Title: Canadian Cinema
Description:
Canadian cinema began with the June 1896 screenings of the Lumière Cinematograph in Montreal.
Early cinema was marked by an uneven balance between Canadian pioneers—for example, Nell Shipman, actress, director, producer, and writer of hits such as Back to God’s Country; or Léo-Ernest Ouimet, producer of hundreds of short films and founder of one of the world’s first motion picture theaters—and the dominance of production and distribution by foreign interests, above all American.
The “quota quickies” of the 1930s, American films shot in Canada with no substantive Canadian content, and the Canadian Cooperation Agreement, in which the government agreed to refrain from developing a feature film industry in exchange for Canadian-based American productions, hamstrung an emerging indigenous industry.

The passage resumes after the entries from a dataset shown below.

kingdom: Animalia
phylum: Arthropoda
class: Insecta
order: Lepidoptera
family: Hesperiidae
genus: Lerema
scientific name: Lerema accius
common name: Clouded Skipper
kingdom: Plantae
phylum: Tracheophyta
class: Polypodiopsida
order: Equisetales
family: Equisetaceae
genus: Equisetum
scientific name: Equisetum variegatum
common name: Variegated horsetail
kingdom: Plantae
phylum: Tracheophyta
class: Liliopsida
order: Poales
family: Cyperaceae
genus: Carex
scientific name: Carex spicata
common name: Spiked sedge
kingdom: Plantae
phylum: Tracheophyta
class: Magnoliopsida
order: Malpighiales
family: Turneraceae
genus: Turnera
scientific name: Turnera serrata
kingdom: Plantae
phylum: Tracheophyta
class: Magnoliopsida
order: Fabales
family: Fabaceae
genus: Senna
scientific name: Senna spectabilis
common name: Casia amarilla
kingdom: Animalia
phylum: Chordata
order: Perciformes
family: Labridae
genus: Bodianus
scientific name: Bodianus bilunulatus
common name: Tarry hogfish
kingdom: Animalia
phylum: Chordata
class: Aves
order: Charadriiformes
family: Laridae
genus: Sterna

In 1939, John Grierson founded the National Film Board of Canada, a major center for film production, in particular animation and documentary.
There, in the late 1950s, filmmakers like Michel Brault and Gilles Groulx launched the “cinéma direct” movement, a major influence on both documentary worldwide and the realist aesthetic and hybrid form of fiction film in Canada.
In 1967, the Canadian Film Development Corporation (later Telefilm) was launched to provide funding for Canadian feature-film production.
The films of “cultural value” it produced went largely unwatched by the Canadian public, however, and the absence of a substantial national audience for Canadian cinema (with the exception of Quebec) remains a challenge.
The “tax shelter films” of the 1970s took advantage of changes in film funding opportunities and relaxed censorship laws to produce commercial genre films (“Canuxploitation”), an uneasy counterpart to the auteurist cinema generally associated with Canadian film.
The 1980s saw the emergence of the Ontario New Wave and international successes like Denis Arcand’s Decline of the American Empire.
Increasingly, Canadian films began to tell stories reflecting the diversity of Canadian experiences beyond the “two nations” of English Canada and Quebec, while Quebec cinema has experienced continued growth and popular success and is now considered on its own terms.
Today, First Nations filmmaking has embraced the potential of digital cinema to tell ancient stories in new forms, and “Hollywood North” (large-scale American production in Canada) has both challenged and developed Canadian production.
A diverse and often-exciting body of work, Canadian cinema has often been a minor player in its own national context, and questions of the relation between cinema and Canadian nationality have dominated film studies in Canada.